1983 NIH Consensus Development Conference:
"The formulation of an effective management strategy for patients with dysplastic nevi depends upon their classification in one of two groups:
1. Dysplastic nevi with a family history of melanoma.
2. Dysplastic nevi without a family history of melanoma. . . .
In patients with dysplastic nevi and any family history of melanoma, the indication for excising additional dysplastic nevi is the suspicion of early melanoma. In such lesions, the decision will be influenced by variation in color, size of the lesion relative to the patient's other nevi, or progressions. Follow-up should be conducted every 3 to 6 months."

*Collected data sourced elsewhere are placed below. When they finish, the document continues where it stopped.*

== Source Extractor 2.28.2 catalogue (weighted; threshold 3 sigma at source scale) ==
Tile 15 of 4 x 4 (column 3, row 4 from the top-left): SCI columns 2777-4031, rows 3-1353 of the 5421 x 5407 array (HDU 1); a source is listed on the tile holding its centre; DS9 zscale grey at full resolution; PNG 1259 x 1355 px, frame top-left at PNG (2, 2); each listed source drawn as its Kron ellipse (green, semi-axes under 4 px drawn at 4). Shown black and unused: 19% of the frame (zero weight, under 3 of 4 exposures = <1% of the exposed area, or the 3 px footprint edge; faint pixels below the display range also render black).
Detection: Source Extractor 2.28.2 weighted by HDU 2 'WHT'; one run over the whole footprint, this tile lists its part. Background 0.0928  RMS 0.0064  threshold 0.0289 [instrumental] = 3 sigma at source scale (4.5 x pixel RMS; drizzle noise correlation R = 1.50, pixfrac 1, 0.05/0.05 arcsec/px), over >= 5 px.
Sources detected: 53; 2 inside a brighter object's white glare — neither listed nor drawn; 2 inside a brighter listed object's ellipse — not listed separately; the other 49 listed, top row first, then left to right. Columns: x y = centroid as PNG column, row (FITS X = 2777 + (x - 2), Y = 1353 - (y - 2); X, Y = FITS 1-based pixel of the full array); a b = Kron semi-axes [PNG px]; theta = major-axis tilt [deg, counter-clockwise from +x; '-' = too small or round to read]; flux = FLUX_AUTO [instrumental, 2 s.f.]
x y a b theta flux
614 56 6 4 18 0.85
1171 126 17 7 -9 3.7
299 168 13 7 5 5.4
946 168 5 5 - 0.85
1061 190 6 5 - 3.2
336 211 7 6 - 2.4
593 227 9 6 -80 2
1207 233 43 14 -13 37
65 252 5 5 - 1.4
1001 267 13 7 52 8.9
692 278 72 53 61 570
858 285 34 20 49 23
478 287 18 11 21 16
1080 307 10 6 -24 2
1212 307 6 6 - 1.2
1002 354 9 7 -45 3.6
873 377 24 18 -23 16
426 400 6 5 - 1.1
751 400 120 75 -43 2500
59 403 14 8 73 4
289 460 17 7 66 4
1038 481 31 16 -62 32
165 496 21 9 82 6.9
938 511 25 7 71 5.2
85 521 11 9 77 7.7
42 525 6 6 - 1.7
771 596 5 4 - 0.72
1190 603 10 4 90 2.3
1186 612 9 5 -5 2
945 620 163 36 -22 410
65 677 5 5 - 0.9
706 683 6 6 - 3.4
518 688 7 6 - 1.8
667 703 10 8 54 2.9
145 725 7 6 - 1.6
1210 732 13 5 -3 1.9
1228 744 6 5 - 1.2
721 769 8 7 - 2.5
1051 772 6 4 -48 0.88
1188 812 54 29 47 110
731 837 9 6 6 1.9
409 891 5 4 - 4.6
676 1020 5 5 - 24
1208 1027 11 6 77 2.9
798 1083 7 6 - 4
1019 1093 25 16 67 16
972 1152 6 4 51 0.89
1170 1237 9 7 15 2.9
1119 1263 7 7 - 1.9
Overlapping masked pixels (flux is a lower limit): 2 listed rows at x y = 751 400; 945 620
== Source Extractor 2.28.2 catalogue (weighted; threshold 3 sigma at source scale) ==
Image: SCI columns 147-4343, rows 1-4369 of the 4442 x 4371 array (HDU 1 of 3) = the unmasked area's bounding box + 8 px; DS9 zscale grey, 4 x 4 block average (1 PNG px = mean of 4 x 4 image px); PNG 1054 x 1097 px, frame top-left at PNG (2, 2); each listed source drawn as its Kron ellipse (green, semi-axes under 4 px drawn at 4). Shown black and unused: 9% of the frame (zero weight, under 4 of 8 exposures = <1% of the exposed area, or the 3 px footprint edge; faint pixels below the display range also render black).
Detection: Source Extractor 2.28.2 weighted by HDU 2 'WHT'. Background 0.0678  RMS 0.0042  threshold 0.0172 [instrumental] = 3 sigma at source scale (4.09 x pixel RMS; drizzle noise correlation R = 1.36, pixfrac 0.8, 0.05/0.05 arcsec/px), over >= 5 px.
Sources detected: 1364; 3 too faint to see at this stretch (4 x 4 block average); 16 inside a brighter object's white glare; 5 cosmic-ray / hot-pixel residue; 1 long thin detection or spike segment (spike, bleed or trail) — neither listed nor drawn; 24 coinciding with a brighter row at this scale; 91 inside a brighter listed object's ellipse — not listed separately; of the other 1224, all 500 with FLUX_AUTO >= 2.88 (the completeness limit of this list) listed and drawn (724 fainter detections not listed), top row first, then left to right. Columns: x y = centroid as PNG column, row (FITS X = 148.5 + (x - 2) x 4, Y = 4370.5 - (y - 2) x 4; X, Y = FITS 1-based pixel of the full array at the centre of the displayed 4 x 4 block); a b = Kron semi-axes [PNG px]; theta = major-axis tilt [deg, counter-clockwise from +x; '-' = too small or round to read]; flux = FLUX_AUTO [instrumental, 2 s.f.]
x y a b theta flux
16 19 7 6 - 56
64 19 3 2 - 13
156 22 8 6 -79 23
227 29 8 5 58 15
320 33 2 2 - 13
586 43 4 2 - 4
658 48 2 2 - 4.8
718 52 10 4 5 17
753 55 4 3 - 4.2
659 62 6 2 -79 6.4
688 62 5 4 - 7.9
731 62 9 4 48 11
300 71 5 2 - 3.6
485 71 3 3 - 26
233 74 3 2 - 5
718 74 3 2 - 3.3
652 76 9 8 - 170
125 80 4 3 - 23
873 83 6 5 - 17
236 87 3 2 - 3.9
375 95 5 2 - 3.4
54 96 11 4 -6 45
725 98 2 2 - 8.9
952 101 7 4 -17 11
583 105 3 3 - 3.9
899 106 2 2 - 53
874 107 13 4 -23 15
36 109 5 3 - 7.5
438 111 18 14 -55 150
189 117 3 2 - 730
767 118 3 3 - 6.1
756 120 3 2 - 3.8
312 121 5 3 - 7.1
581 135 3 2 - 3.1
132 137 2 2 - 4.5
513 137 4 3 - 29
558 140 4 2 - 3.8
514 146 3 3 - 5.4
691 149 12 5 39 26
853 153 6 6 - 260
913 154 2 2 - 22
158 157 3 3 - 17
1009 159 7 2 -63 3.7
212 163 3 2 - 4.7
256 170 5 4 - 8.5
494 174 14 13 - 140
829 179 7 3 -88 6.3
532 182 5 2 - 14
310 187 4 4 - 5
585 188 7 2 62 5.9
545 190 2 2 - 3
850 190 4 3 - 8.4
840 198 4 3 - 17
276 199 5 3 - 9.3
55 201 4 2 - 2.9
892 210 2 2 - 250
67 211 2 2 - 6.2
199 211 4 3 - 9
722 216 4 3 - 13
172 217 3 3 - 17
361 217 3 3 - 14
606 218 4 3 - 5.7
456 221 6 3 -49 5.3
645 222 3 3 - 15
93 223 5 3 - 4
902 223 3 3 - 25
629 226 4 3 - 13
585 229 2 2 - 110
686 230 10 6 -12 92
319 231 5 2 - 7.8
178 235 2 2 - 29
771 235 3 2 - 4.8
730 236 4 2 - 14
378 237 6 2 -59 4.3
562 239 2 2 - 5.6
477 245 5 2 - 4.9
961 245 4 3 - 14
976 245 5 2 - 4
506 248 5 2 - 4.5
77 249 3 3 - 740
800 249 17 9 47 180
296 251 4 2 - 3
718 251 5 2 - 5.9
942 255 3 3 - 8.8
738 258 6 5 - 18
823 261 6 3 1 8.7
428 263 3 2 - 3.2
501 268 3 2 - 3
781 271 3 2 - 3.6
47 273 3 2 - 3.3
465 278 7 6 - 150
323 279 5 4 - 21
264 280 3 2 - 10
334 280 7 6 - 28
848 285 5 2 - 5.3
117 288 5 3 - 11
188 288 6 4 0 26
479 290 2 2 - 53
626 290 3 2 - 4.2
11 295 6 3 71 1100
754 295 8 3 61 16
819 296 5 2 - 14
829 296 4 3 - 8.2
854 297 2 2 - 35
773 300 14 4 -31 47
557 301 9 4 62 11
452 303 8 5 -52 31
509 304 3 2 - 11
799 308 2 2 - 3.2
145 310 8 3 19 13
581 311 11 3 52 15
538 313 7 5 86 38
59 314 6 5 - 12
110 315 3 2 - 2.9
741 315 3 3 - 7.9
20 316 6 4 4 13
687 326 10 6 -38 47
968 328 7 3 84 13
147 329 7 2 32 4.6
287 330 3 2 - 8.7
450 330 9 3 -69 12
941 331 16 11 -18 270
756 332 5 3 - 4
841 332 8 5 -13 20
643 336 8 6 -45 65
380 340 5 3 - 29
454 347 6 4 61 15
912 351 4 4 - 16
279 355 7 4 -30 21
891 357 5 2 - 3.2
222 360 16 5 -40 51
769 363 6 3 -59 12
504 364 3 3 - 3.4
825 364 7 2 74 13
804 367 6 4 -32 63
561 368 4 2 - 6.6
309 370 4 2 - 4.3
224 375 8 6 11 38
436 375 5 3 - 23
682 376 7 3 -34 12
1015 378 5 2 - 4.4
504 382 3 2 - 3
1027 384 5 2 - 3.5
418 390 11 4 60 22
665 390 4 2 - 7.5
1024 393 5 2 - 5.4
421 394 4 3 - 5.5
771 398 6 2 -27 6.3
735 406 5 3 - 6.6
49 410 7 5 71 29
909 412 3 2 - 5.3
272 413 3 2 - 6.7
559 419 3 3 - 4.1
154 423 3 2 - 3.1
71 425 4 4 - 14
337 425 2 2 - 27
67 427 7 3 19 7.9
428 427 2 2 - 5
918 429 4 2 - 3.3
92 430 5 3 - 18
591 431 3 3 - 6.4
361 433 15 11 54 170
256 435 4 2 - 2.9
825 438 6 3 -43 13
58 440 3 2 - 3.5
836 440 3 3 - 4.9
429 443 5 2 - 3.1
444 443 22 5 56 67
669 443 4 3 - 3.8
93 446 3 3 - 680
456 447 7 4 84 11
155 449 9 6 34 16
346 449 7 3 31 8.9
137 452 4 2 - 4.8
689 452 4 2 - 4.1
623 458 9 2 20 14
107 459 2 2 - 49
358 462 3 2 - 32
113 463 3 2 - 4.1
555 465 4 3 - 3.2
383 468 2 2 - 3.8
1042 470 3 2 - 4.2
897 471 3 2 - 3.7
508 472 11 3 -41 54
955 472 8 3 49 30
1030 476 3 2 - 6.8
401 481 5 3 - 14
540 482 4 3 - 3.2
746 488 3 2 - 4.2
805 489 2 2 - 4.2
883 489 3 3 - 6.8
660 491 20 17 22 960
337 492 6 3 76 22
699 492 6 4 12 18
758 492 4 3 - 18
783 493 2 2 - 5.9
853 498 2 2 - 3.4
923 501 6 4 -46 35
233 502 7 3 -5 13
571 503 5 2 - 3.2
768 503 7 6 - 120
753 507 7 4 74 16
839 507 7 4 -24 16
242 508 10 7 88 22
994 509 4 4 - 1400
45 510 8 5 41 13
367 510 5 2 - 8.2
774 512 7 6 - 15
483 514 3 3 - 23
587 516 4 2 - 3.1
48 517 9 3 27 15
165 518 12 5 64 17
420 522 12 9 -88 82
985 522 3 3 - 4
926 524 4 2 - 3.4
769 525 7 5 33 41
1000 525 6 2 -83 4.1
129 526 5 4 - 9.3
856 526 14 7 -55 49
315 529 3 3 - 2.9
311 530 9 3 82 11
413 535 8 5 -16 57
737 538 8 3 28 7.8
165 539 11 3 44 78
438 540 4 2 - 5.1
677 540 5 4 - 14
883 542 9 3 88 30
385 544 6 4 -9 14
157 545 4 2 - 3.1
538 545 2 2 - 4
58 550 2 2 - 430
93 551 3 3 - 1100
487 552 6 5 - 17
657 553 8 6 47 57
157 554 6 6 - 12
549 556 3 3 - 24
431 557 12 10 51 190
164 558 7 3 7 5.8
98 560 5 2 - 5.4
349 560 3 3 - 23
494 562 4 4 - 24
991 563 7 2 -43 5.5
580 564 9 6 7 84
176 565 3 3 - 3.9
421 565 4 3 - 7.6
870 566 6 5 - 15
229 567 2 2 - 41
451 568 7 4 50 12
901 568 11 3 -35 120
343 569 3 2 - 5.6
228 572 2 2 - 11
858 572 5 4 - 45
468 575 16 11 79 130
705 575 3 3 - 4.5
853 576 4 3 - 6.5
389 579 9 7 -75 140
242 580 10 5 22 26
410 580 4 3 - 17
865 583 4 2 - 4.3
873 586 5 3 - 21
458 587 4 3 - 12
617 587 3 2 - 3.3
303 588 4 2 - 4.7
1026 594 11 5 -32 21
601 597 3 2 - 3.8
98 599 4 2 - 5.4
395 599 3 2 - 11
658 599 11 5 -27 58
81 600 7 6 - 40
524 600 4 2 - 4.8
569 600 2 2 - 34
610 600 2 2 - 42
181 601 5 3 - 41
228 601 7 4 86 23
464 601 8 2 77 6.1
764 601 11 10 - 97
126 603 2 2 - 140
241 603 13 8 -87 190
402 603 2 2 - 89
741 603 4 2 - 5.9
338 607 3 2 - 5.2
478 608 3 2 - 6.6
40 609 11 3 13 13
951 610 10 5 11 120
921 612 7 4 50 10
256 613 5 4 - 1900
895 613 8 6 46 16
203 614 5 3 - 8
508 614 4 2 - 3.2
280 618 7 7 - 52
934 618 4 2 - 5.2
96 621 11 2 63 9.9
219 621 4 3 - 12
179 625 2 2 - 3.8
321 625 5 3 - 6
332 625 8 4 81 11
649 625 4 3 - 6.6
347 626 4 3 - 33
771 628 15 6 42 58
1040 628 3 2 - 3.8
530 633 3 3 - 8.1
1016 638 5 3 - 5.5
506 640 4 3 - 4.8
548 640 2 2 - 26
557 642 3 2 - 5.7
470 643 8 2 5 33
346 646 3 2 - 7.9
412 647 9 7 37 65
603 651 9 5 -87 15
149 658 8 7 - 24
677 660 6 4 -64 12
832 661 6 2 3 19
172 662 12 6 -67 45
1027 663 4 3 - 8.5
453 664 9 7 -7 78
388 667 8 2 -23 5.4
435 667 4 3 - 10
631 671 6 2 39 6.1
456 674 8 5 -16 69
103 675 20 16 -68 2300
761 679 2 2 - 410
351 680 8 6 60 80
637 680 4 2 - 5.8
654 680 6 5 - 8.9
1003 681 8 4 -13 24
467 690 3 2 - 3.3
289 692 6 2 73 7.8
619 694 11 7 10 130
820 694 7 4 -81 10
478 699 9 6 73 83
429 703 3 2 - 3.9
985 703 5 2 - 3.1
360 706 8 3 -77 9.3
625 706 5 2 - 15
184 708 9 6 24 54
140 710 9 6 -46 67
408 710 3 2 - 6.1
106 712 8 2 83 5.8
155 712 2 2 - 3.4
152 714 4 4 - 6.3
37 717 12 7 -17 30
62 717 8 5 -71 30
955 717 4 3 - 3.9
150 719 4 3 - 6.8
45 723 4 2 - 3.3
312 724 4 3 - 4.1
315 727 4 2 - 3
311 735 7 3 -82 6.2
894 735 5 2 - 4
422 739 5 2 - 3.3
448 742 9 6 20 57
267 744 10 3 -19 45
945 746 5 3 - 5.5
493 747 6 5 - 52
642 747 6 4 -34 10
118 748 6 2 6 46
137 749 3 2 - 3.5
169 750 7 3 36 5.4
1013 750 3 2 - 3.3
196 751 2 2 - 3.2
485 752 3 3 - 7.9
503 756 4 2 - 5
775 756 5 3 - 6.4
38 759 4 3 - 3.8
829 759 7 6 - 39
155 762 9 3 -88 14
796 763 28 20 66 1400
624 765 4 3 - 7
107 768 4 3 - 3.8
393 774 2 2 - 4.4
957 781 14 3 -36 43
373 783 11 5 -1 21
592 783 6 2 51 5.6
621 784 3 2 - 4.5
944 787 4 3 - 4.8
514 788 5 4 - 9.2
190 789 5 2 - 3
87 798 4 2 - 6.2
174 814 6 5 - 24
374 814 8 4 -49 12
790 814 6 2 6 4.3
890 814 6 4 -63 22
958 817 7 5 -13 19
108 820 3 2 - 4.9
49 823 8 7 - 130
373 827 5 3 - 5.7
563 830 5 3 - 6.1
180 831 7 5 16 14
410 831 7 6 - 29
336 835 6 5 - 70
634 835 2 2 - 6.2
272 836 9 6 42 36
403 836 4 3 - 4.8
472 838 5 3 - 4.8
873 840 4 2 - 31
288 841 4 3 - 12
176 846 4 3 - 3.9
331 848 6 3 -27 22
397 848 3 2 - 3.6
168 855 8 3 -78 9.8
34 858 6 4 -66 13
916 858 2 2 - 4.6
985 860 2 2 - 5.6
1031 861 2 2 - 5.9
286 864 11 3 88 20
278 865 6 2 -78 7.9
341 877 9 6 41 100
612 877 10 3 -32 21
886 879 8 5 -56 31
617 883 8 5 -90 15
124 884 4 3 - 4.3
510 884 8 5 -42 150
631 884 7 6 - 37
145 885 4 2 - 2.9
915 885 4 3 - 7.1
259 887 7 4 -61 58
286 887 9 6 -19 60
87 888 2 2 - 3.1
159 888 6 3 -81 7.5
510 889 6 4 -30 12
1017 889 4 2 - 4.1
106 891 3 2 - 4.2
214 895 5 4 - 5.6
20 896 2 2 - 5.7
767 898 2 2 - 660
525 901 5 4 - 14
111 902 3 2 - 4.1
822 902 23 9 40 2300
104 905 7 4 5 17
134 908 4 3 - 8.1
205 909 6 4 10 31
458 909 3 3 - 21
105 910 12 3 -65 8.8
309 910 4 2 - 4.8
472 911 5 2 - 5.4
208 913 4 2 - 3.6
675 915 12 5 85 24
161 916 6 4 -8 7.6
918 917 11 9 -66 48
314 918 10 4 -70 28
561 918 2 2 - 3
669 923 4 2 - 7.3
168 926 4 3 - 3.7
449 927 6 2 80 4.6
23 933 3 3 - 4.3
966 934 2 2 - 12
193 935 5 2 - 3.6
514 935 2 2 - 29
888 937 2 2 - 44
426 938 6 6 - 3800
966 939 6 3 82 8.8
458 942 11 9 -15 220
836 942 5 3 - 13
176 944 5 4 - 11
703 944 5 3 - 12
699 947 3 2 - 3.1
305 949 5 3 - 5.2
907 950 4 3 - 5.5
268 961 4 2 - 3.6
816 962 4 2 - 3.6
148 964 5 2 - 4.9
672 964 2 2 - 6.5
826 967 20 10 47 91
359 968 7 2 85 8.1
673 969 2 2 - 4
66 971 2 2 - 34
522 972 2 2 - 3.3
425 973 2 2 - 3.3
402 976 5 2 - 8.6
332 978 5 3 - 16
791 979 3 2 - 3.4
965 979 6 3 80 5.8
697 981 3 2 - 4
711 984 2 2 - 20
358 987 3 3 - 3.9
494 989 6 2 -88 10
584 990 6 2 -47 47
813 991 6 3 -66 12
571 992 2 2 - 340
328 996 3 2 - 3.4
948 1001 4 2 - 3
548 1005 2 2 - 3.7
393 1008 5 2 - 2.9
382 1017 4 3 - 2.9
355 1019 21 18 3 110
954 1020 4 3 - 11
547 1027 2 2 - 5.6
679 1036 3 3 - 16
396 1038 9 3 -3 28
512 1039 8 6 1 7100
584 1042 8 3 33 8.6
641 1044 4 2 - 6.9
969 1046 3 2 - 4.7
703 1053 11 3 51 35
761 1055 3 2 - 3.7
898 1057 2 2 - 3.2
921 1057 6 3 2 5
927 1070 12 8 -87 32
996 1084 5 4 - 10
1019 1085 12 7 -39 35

1992 NIH Consensus Development Conference: "Lesions that develop de novo may be monitored for 6 months to 1 year, but biopsy specimens should be obtained from them if there is a suspicion of melanoma or rapid changes occur. To permit adequate diagnosis, the biopsy should be a total removal by punch, saucerization, or elliptical excision to include a portion of underlying subcutaneous fat. . . . In providing the histological interpretation of a nevus with architectural disorder with varying degrees of melanocytic atypia, the pathologist should note whether the margins of the specimen are involved by the process. If re-excision is indicated, margins of 0.2 to 0.5 cm are appropriate."
Critique:
If a pigmented lesion is thought to be a melanoma, it should be biopsied, and if it is not suspected of being a melanoma, it need not be biopsied. In short, a DN identified clinically as a nevus, irrespective of whether or not it is encountered in a setting of a family history of melanoma, does not warrant biopsy; it may be presumed to be benign. Re-excision of any proliferation of melanocytes is indicated only if a histopathologist is uncertain about whether a particular proliferation is that of a nevus or a melanoma; the principle then in regard to margins should be complete removal of the lesion, rather than obeisance to arbitrary numbers of millimeters or centimeters that shrink further every decade.